A scan of the cover of Stanley Schtinter's book, Last Movies, featuring John Dillinger's death mask
John Dillinger’s death mask on the cover of Stanley Schtinter’s Last Movies. Courtesy Tenement Press

As the interview comes to an end, I can’t resist asking him the most inevitable, hackneyed question of all: what would his own last movie be? “Maybe the project has shifted – very slightly – my relationship with watching films. In his review of the book for Prospect magazine, Sukhdev Sandhu asks, ‘What if we were to watch each movie as though it were our last?’ And when I was on a plane recently, I was flicking through the movies and remembered I’d never seen 2001: A Space Odyssey.”

Last Movies is a project that drags cinema away from all the chin-stroking, from ‘the discourse'.

Clive Martin

“I was a huge Kubrick fan as a teenager, but 2001 felt sacred to me. I always said I’d only see it on a 70mm presentation, by chance. But I was on the plane, on my way to present the Last Movies programme for the first time. I’ve never experienced turbulence like it. I thought of what Sukhdev said. I couldn’t watch 65. I couldn’t watch the new Indiana Jones. And so I broke my oath and did 2001.”

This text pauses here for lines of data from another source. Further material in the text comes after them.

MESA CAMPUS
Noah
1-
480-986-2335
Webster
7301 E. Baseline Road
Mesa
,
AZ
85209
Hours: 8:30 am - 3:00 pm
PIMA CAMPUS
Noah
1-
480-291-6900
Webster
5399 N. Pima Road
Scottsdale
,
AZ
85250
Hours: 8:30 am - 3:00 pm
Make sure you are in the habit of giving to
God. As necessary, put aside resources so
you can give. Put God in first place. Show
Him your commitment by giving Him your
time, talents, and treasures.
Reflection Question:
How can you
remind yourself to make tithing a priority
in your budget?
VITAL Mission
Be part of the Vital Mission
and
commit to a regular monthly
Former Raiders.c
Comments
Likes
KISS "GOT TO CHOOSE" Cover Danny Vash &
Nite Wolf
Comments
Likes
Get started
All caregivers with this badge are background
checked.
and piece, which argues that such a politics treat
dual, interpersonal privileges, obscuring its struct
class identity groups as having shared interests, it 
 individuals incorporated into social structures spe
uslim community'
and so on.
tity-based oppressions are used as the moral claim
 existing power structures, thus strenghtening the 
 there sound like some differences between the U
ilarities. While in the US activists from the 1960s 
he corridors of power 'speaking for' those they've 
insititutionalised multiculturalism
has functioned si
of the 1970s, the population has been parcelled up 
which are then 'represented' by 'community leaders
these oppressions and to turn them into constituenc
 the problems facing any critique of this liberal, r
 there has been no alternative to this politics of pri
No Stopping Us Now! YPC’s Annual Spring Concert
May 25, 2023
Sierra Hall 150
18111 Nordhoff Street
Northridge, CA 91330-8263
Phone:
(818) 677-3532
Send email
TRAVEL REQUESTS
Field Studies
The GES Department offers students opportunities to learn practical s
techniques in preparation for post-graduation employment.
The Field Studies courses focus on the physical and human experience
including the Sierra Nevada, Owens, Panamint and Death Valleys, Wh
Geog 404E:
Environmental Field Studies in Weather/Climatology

Last Movies is a project that drags cinema away from all the chin-stroking, from ‘the discourse’ and the increasingly politicised festival circuit. It examines a time when watching a film was a random decision, a happenstance, or just an excuse to smoke indoors and make out with someone. It shows you how cinema anchors our lives, but also, how the last film you ever see might not necessarily be a good one.